Roger Bootle says it’s wrong to argue that bankers’ bonuses are the price we have to pay for economic success
The smart thing to say — indeed, Allister Heath said it in last week’s issue — about bankers’ pay is that it doesn’t really matter: it’s a distraction from more serious concerns about regulation or the structure of the financial system. Supposedly, people who express amazement and disgust at what bankers receive are motivated by feelings of envy, and they just don’t understand the way the City works. If a bunch of bankers makes a few hundred million pounds or dollars — it hardly matters which currency the amount is denominated in — by trading options on the volatility in the dingbat, that’s fine. In fact, so much the better for the rest of us because this creation of wealth will benefit us all. Extra taxes will be paid and extra demand created. Supposedly.

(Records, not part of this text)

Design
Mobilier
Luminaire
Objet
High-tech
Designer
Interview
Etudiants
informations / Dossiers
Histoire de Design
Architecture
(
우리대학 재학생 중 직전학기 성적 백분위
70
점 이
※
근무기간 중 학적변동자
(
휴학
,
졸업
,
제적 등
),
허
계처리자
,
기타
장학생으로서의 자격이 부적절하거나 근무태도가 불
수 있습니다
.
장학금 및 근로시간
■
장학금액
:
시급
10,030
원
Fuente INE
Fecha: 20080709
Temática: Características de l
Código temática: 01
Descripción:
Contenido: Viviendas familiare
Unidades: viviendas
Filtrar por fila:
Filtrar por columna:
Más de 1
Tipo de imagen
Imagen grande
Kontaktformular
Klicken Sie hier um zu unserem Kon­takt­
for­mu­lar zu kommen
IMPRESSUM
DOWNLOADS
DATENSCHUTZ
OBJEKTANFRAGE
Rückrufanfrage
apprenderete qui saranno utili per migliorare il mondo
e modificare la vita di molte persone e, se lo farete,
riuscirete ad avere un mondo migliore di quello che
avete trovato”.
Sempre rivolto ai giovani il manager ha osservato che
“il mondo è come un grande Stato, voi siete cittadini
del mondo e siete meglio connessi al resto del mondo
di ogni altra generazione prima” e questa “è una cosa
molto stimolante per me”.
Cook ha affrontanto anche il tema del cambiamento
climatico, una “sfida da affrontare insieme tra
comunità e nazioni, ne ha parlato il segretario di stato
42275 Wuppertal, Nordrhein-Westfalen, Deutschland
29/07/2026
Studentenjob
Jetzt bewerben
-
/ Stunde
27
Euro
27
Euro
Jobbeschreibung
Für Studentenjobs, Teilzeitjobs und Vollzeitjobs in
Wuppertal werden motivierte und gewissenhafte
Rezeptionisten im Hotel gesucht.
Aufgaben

Of course, where banks and bankers have been saved with public money — and that means just about all of them — there is a perfectly obvious and legitimate reason for resentment. The taxpayer has provided the funds without which the business could not carry on, and yet the taxpayer has not benefited from the return of the good times, while the bankers have. Even those who seek to defend bankers’ pay feel obliged to admit that taxpayers have got a raw deal. But you could say that this is due as much to the incompetence of those organising the rescue packages as to the greed of those being rescued.
Yet I think the problem goes far beyond these narrow limits. Bankers’ pay does matter. There is such a thing as society.